## YOUR ASSIGNMENT
Take the lines of the data below from the very first through the line containing "ідеологічному конфлікті, не відволікаючи" and output them exactly, pictures excluded.

## Extracted page text data
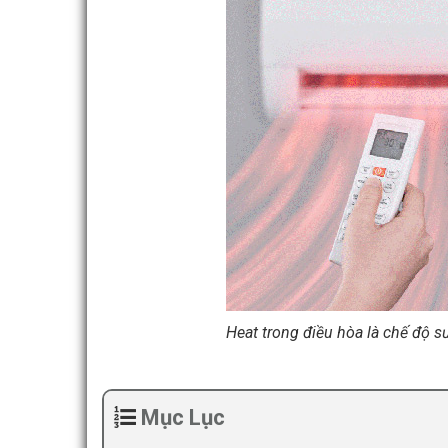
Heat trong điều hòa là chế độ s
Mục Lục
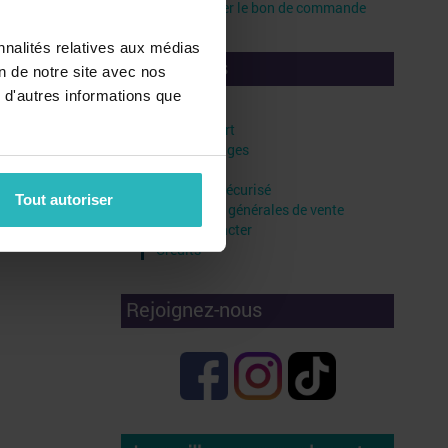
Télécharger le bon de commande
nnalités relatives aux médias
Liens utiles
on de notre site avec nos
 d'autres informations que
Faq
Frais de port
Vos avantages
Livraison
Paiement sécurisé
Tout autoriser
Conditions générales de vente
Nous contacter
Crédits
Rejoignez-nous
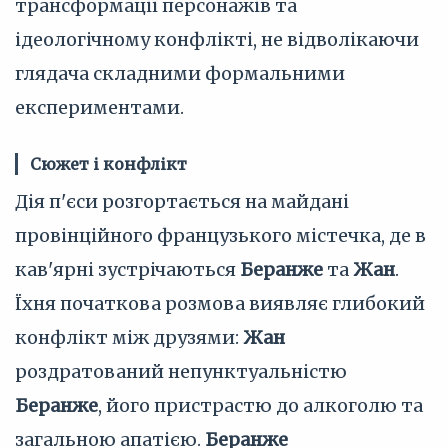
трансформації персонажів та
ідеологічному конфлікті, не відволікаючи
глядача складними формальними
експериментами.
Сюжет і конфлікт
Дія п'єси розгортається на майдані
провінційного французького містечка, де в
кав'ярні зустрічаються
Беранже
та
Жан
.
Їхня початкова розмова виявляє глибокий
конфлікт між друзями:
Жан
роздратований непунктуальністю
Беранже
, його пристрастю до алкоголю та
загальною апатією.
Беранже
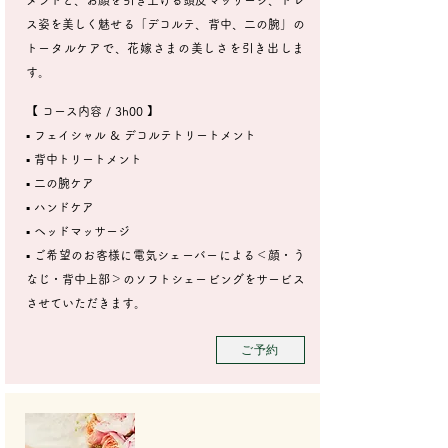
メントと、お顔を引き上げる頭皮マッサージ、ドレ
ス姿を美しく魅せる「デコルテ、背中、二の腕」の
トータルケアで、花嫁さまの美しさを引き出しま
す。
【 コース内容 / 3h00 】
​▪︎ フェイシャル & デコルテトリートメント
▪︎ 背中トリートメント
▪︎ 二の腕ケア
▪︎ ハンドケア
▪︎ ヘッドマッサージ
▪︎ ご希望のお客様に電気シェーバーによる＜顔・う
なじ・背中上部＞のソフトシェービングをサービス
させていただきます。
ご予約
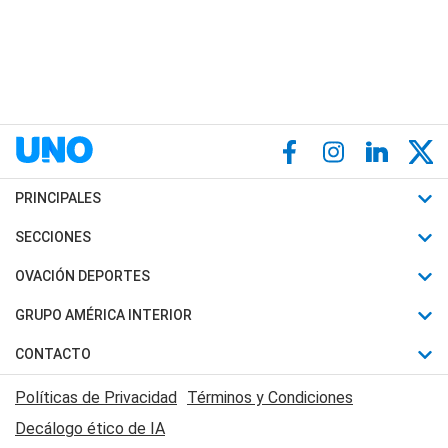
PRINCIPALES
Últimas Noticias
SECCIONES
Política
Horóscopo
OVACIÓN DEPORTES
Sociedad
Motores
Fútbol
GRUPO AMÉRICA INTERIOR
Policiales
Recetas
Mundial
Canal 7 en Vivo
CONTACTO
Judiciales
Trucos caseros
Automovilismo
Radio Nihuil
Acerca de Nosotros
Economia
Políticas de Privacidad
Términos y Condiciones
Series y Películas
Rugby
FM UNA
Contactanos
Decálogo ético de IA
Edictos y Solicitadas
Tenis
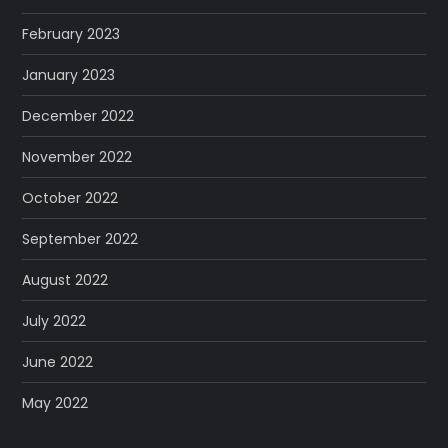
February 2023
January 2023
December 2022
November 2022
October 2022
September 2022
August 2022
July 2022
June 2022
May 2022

## EXPECTED ANSWER
Heat trong điều hòa là chế độ s
Mục Lục
Télécharger le bon de commande
nnalités relatives aux médias
Liens utiles
on de notre site avec nos
 d'autres informations que
Faq
Frais de port
Vos avantages
Livraison
Paiement sécurisé
Tout autoriser
Conditions générales de vente
Nous contacter
Crédits
Rejoignez-nous
трансформації персонажів та
ідеологічному конфлікті, не відволікаючи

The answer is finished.